One Cruse assignment was to review a book dealing with some aspect of bereavement. Read on for the review and why I choose the book.
Why did I choose this book? It seemed a practical book. Whilst it does contain theory there is more application of that theory that pure theory alone. It looked like a book that would be useful in being with clients, rather than just one to increase my theoretical knowledge. This seems borne out by the contents. The book in divided into five parts – Loss and nurture, Death as a particular form of loss, Working with the grieving, Anger and guilt, concluding with Professional implications. There are also lengthy appendices (nearly 40 pages worth), giving further resources, websites, books and other helps to further develop an understanding of loss and grief. There are also 17 “exercises” spread throughout the book, where the reader is asked to engage more with the material to check understanding, both of the written material but also to gain insight into losses experienced oneself. Each chapter concludes with a “Summary” where the main points covered are listed as bullet points. There is also reference back to previous chapters where a concept or scenario has been introduced.

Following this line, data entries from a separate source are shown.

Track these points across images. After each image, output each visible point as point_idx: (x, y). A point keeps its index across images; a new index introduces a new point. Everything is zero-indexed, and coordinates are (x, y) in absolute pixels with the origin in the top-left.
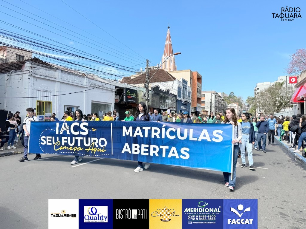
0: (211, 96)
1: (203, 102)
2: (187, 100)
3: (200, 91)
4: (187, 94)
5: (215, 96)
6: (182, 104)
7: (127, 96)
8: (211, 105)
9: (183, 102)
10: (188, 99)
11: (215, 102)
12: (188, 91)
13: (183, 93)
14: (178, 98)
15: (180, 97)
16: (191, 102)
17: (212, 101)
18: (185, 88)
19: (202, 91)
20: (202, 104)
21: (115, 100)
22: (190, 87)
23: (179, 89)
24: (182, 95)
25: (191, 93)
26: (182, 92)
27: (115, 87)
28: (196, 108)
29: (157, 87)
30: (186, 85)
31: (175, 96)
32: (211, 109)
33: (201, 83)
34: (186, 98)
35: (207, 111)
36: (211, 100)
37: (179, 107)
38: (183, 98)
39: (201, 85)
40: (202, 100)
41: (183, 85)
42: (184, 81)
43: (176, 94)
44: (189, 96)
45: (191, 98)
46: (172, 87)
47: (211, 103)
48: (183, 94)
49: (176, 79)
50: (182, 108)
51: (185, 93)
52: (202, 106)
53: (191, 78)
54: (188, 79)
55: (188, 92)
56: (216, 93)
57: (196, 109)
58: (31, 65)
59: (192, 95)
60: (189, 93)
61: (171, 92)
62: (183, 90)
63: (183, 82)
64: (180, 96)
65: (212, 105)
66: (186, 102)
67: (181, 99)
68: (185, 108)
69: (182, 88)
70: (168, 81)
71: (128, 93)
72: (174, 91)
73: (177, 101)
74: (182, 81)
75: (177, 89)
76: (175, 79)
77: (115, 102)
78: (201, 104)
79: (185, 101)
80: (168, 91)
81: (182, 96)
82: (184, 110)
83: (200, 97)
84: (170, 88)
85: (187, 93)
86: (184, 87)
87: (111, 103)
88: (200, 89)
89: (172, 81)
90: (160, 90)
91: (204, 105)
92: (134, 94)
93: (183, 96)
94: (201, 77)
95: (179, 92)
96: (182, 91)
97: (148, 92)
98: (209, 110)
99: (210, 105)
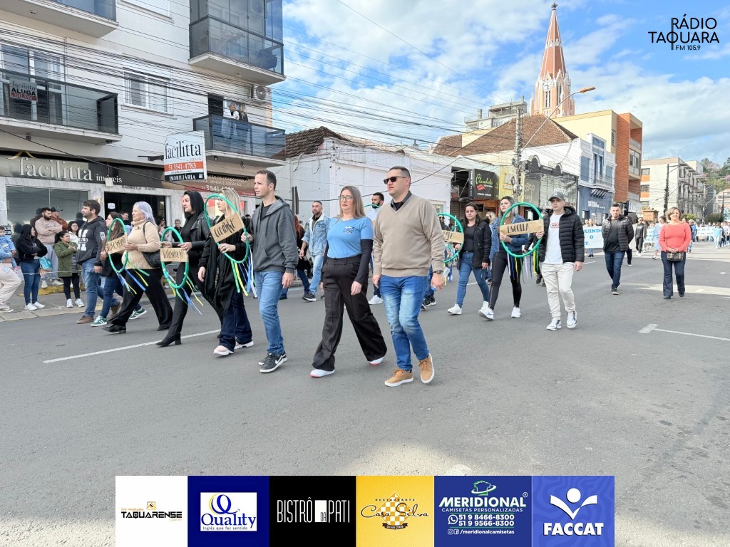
0: (668, 174)
1: (646, 187)
2: (605, 185)
3: (639, 161)
4: (604, 172)
5: (680, 171)
6: (591, 195)
7: (476, 185)
8: (667, 195)
9: (593, 191)
10: (606, 183)
11: (680, 188)
12: (606, 163)
13: (593, 168)
14: (581, 182)
15: (587, 180)
16: (612, 189)
17: (670, 186)
18: (599, 158)
19: (643, 159)
20: (642, 193)
21: (452, 194)
22: (612, 152)
23: (584, 160)
24: (591, 174)
25: (614, 168)
26: (590, 167)
27: (451, 168)
28: (627, 205)
29: (535, 161)
30: (601, 149)
31: (576, 178)
32: (666, 206)
33: (640, 141)
34: (601, 182)
35: (656, 213)
36: (667, 180)
37: (583, 203)
38: (593, 181)
39: (639, 145)
40: (642, 183)
41: (594, 149)
42: (597, 141)
43: (577, 172)
44: (609, 177)
45: (613, 180)
46: (567, 157)
47: (667, 190)
48: (593, 172)
49: (577, 137)
50: (590, 205)
51: (599, 171)
52: (642, 199)
53: (613, 130)
54: (606, 134)
55: (607, 167)
56: (681, 163)
57: (625, 207)
58: (332, 145)
59: (616, 172)
60: (609, 168)
61: (565, 169)
62: (594, 163)
63: (593, 143)
64: (585, 177)
65: (670, 197)
66: (602, 190)
67: (590, 184)
68: (598, 206)
69: (592, 158)
70: (557, 142)
71: (478, 180)
72: (572, 165)
73: (580, 188)
74: (590, 140)
75: (579, 162)
76: (573, 137)
77: (452, 199)
78: (639, 194)
79: (599, 189)
80: (558, 168)
81: (590, 176)
82: (596, 210)
83: (638, 177)
84: (561, 160)
85: (604, 168)
86: (596, 155)
87: (445, 202)
88: (638, 156)
89: (567, 142)
90: (539, 166)
91: (648, 196)
92: (489, 180)
93: (593, 178)
94: (639, 124)
95: (584, 168)
96: (592, 167)
97: (520, 175)
98: (661, 209)
99: (663, 194)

All in all, a very practical book. A very readable book too. There is occasional “jargon”, but only where introducing concepts, such as with Bowlby’s attachment theory. It is not filled with jargon, just for the sake of it, as some counselling books appear to be. However, where there is any, it is explained clearly. An example of this on page 73 is “reactive attachment disorder (RAD). This is explained in relation to children who experience “neglectful and dysfunctional parents, endure the circumstantial loss of going into foster care, changing foster parent or being adopted” who then having “been severely neglected, are unable to form normal relationships with others. Their capacity to attach has been damaged”.
Chapter 7 points out the need to be aware of cultural differences, more so now in Britain than in previous generations, with the “cultural variety” now present in our society. Help is provided with an outline of mourning customs in the main cultural and religious groups present in the UK – including Judaism, Christianity, Islam, Hinduism, Sikhism, Buddhism and Humanists.
Part III – Working with the grieving is excellent. Chapters 10, 11 and 12 are very practical. Chapter 10 “Basic counselling skills” is perhaps summarised by the following quotes from the first two paragraphs: “…our role is to observer, accept and value the experiences of others, trying to understand this experience at many levels yet without wishing to change it in any way”, along with “attitudes of care, nurture and non-judgemental acceptance” enabling clients to tell “their stores and memories of the person who has died bit also their feelings”. The several exercises in this chapter help to bring a great understanding of how the reader can become this kind of counsellor. Chapters 11 and 12 expand this basic level of being, adding further skills, such as boundaries, including starting and ending sessions and relationships, giving some examples of difficult openings and endings. There is also a brief discussion of time-limited counselling.
Chapter 13 “Ways of helping children” is again very practical. The ‘faces’ and ‘boxes’ games detailed, both seem excellent ways of getting younger clients to recognise and come to terms with their feelings.
The penultimate chapter on “Supervision” is worthwhile too. Supervision is seen as three fold:
- Restorative – helping the counsellor to “remain receptive to [the] experience of others”.
- Formative – providing training in the early stages of counselling, looking at skills used in sessions, being “aware of responses and … reactions to clients”.
- Normative – concerning the counsellors ethical conduct.
An insight mentioned in various places through the book, not previously considered by myself, is that the process of grieving for a person who has died is the same for other losses in life. The skills, the way of being, in helping a client work through their grief for someone who has died are in many ways the same for helping a client work through a loss experienced by divorce, redundancy, loss of health and so forth.
One final note concerning the book is how it mirrors in many ways the Cruse course material. It almost makes me wonder, not that it matters, which came first, the book or the Cruse material. They certainly complement each other. I would, therefore, recommend this book, Gift of Tearsto all who enrol on the Cruse foundation course.